In terms of the rebuilding process, some 63% of Middle East respondents expect the sports market overall to fully recover by 2022, which is far more optimistic than the global respondents of 42%. Their positive outlook is bolstered by the expectation that public expenditure in the sector will continue. However, the survey suggests the sports sector in the Middle East should prioritise its concrete initiatives to accelerate change and that the future of the sector has three key enablers in the years ahead. These are digital transformation and the creation of digital assets, the growth of esports and ability of sports federations to capitalise on their popularity, and the transformational power of women’s sports within society.

Digital transformation is building closer relationships with fans
The global survey results show that sports leaders in the Middle East fully recognise the digital fan experience as a top priority. Yet, few organisations have managed to deliver it in a way that allows it to acquire and retain fans sustainably. Although the sports industry in the Middle East is at an earlier phase in comparison to its global counterparts when it comes to this subject, there is a strong awareness of the opportunities: digital assets owned by sports organisations are highly rated by our survey respondents as a way to unlock growth in both engagement and revenue.

E-sports are accelerating their rise as fastest-growing category
Esports is a natural fit for the Middle East, where most of the population is young and internet-savvy, and the climate, especially in GCC countries, is often too hot for outdoor sports. Esports are video games played competitively, either one-on-one or between teams, and include both electronic versions of real-life sports such as the popular FIFA game, or action/ shooter games such as League of Legends and Call of Duty. Saudi Arabia ranks among the top 20 countries for games revenue at $716 million, with the UAE generating $313 million and Egypt $287 million. It is no surprise, therefore, that our survey respondents ranked esports first equal with football in potential for revenue growth.

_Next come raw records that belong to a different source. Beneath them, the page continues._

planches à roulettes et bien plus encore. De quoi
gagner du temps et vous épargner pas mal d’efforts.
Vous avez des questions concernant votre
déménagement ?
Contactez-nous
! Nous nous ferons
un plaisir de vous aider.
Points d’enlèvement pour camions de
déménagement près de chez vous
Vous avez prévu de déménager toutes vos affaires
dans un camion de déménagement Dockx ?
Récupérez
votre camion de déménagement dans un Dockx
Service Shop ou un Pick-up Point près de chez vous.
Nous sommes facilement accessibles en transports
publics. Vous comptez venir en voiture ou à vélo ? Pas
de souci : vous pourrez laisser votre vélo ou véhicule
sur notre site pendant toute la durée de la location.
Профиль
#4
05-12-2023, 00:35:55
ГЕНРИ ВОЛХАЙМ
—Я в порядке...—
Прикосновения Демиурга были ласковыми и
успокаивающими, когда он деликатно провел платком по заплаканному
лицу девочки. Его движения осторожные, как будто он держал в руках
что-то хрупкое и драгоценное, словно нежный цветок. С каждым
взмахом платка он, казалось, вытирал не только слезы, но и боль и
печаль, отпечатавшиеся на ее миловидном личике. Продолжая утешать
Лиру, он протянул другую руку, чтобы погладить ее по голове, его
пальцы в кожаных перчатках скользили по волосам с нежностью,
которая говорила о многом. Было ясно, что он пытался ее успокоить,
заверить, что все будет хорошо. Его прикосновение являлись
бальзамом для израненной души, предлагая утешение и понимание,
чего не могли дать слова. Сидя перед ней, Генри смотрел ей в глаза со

On a more positive note, as the pandemic forced people to spend their time indoors; sectors like simulated sports and esports have seen golden opportunities. Thus, esports emerged as the biggest winner of the lockdown period. Many turned to gaming, including sports organisations investing in esports activities to keep audiences engaged. Unsurprisingly, the consumption of simulated sports esports literally exploded at the heart of the crisis, tripling the number of hours watched. Action, fantasy and shooter genres also experienced significant growth, with an increase of about 50%.

Interestingly, most survey respondents believe that in the medium to long-term, simulated sports esports will appeal to a mainstream audience as gaming grows in popularity, products improve, media coverage increases and technology advances.

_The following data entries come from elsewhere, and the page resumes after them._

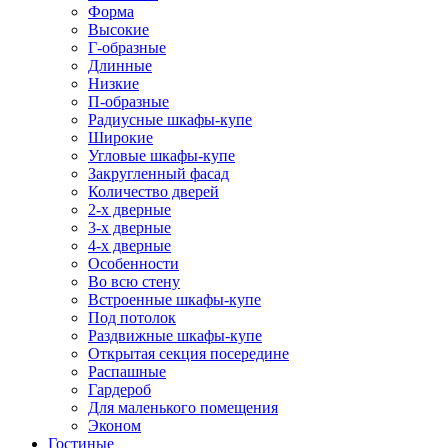
Форма
Высокие
Г-образные
Длинные
Низкие
П-образные
Радиусные шкафы-купе
Широкие
Угловые шкафы-купе
Закругленный фасад
Количество дверей
2-х дверные
3-х дверные
4-х дверные
Особенности
Во всю стену
Встроенные шкафы-купе
Под потолок
Раздвижные шкафы-купе
Открытая секция посередине
Распашные
Гардероб
Для маленького помещения
Эконом
Гостиные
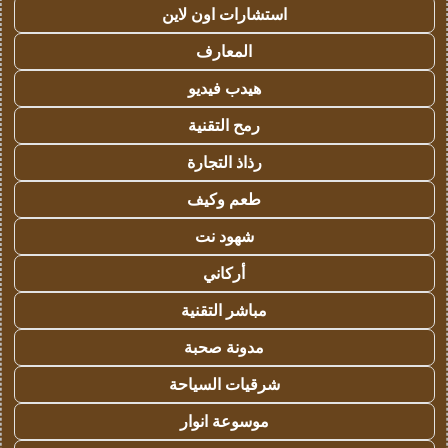
استشارات اون لاين
المعارف
هيدب فيديو
رمح التقنية
رذاذ التجارة
طعم وكيف
شهود نت
أركاني
مباشر التقنية
مدونة صحبة
شرقيات السياحة
موسوعة انوار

Rami Nazer, Global Advisory Government and Public Sector Leader at PwC comments: “At a time of unprecedented turbulence for the industry, our Sports Survey examines in depth both the short-term and long-term impacts of COVID-19. However, our survey highlights the opportunities as the sports industry is expected to grow faster in our region than anywhere else in the world over the next three to five years.”

Rami added: “The lockdown has maximised the value of sports through digital transformation to engage audiences and keep fans connected. Hence, this opened up opportunities to attract more audiences, business partners and revenue streams. In this increasingly digital landscape, sports leaders will need to prioritise their concrete initiatives to invest and innovate; to make the most of the changes and anticipated growth during this exciting period of transformation.”